__Aim__
Keep the images out and copy every entry below exactly.

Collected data
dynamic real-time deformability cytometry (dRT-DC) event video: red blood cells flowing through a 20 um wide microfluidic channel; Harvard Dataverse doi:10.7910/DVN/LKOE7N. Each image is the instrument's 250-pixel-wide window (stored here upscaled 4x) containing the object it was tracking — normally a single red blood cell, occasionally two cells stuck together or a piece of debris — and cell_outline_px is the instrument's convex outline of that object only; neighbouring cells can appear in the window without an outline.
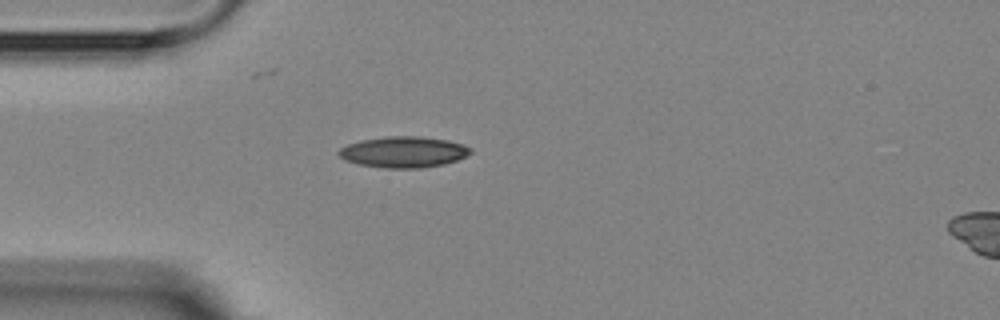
{"species": "Egyptian fruit bat (a non-hibernating species)", "species_latin": "Rousettus aegyptiacus", "temperature_condition": "room temperature", "stored_images_in_passage": 3, "camera_frame_rate_fps": 3000, "um_per_image_px": 0.085, "animal": {"sex": "female"}, "frame": {"image": 1, "passage_image": 1, "time_ms": 0.0, "image_size_px": [1000, 320], "cell_outline_px": [[472, 152], [456, 160], [444, 164], [420, 168], [388, 168], [360, 164], [344, 160], [336, 152], [340, 148], [348, 144], [360, 140], [388, 136], [420, 136], [448, 140], [464, 144], [472, 148]], "centroid_in_image_um": [34.3, 12.91], "position_along_channel_um": 50.7, "area_um2": 23.81}}
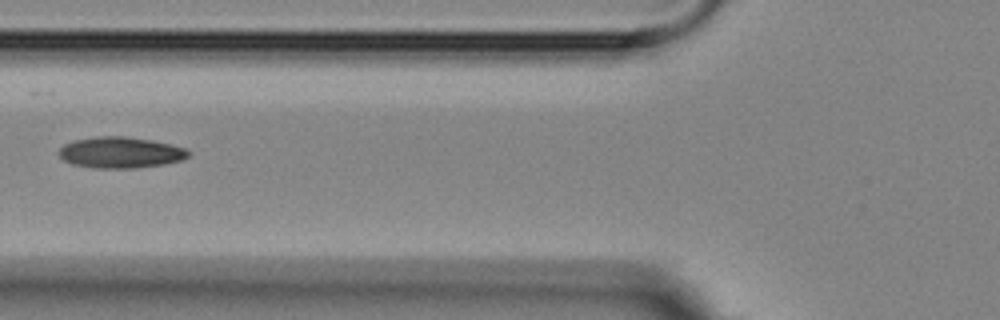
{"frame": {"image": 2, "passage_image": 3, "time_ms": 2.0, "image_size_px": [1000, 320], "cell_outline_px": [[192, 152], [188, 156], [180, 160], [164, 164], [132, 168], [92, 168], [72, 164], [64, 160], [56, 152], [64, 144], [72, 140], [96, 136], [124, 136], [152, 140], [172, 144], [184, 148]], "centroid_in_image_um": [10.21, 12.95], "position_along_channel_um": 115.6, "area_um2": 23.64}}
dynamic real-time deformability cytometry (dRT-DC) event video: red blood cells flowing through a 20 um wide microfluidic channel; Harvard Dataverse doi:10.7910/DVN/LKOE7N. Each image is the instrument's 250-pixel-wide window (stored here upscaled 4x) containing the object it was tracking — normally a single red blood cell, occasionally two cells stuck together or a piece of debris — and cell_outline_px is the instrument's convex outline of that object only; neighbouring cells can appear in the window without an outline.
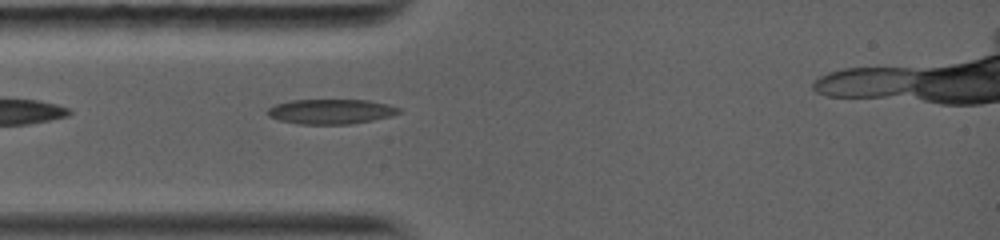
{"species": "common noctule bat (a hibernating species)", "species_latin": "Nyctalus noctula", "temperature_condition": "warm", "stored_images_in_passage": 63, "camera_frame_rate_fps": 5000, "um_per_image_px": 0.085, "animal": {"sex": "female", "body_mass_g": 19.0, "forearm_length_mm": 56.7}, "frame": {"image": 1, "passage_image": 3, "time_ms": 0.2, "image_size_px": [1000, 240], "cell_outline_px": [[400, 112], [392, 116], [352, 124], [300, 124], [280, 120], [268, 116], [268, 108], [276, 104], [288, 100], [368, 100], [388, 104], [400, 108]], "centroid_in_image_um": [28.14, 9.48], "position_along_channel_um": 56.9, "area_um2": 19.02}}
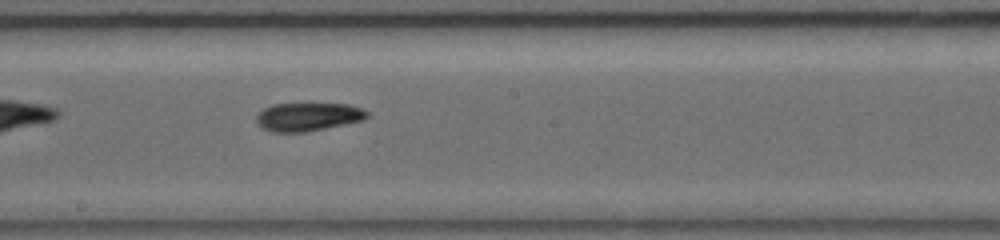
{"frame": {"image": 2, "passage_image": 33, "time_ms": 4.2, "image_size_px": [1000, 240], "cell_outline_px": [[368, 116], [364, 120], [308, 132], [272, 132], [256, 124], [256, 116], [264, 108], [272, 104], [348, 104], [360, 108], [368, 112]], "centroid_in_image_um": [26.17, 9.93], "position_along_channel_um": 222.0, "area_um2": 18.26}}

__Finished task__
dynamic real-time deformability cytometry (dRT-DC) event video: red blood cells flowing through a 20 um wide microfluidic channel; Harvard Dataverse doi:10.7910/DVN/LKOE7N. Each image is the instrument's 250-pixel-wide window (stored here upscaled 4x) containing the object it was tracking — normally a single red blood cell, occasionally two cells stuck together or a piece of debris — and cell_outline_px is the instrument's convex outline of that object only; neighbouring cells can appear in the window without an outline.
{"species": "Egyptian fruit bat (a non-hibernating species)", "species_latin": "Rousettus aegyptiacus", "temperature_condition": "room temperature", "stored_images_in_passage": 3, "camera_frame_rate_fps": 3000, "um_per_image_px": 0.085, "animal": {"sex": "female"}, "frame": {"image": 1, "passage_image": 1, "time_ms": 0.0, "image_size_px": [1000, 320], "cell_outline_px": [[472, 152], [456, 160], [444, 164], [420, 168], [388, 168], [360, 164], [344, 160], [336, 152], [340, 148], [348, 144], [360, 140], [388, 136], [420, 136], [448, 140], [464, 144], [472, 148]], "centroid_in_image_um": [34.3, 12.91], "position_along_channel_um": 50.7, "area_um2": 23.81}}
{"frame": {"image": 2, "passage_image": 3, "time_ms": 2.0, "image_size_px": [1000, 320], "cell_outline_px": [[192, 152], [188, 156], [180, 160], [164, 164], [132, 168], [92, 168], [72, 164], [64, 160], [56, 152], [64, 144], [72, 140], [96, 136], [124, 136], [152, 140], [172, 144], [184, 148]], "centroid_in_image_um": [10.21, 12.95], "position_along_channel_um": 115.6, "area_um2": 23.64}}
dynamic real-time deformability cytometry (dRT-DC) event video: red blood cells flowing through a 20 um wide microfluidic channel; Harvard Dataverse doi:10.7910/DVN/LKOE7N. Each image is the instrument's 250-pixel-wide window (stored here upscaled 4x) containing the object it was tracking — normally a single red blood cell, occasionally two cells stuck together or a piece of debris — and cell_outline_px is the instrument's convex outline of that object only; neighbouring cells can appear in the window without an outline.
{"species": "common noctule bat (a hibernating species)", "species_latin": "Nyctalus noctula", "temperature_condition": "warm", "stored_images_in_passage": 63, "camera_frame_rate_fps": 5000, "um_per_image_px": 0.085, "animal": {"sex": "female", "body_mass_g": 19.0, "forearm_length_mm": 56.7}, "frame": {"image": 1, "passage_image": 3, "time_ms": 0.2, "image_size_px": [1000, 240], "cell_outline_px": [[400, 112], [392, 116], [352, 124], [300, 124], [280, 120], [268, 116], [268, 108], [276, 104], [288, 100], [368, 100], [388, 104], [400, 108]], "centroid_in_image_um": [28.14, 9.48], "position_along_channel_um": 56.9, "area_um2": 19.02}}
{"frame": {"image": 2, "passage_image": 33, "time_ms": 4.2, "image_size_px": [1000, 240], "cell_outline_px": [[368, 116], [364, 120], [308, 132], [272, 132], [256, 124], [256, 116], [264, 108], [272, 104], [348, 104], [360, 108], [368, 112]], "centroid_in_image_um": [26.17, 9.93], "position_along_channel_um": 222.0, "area_um2": 18.26}}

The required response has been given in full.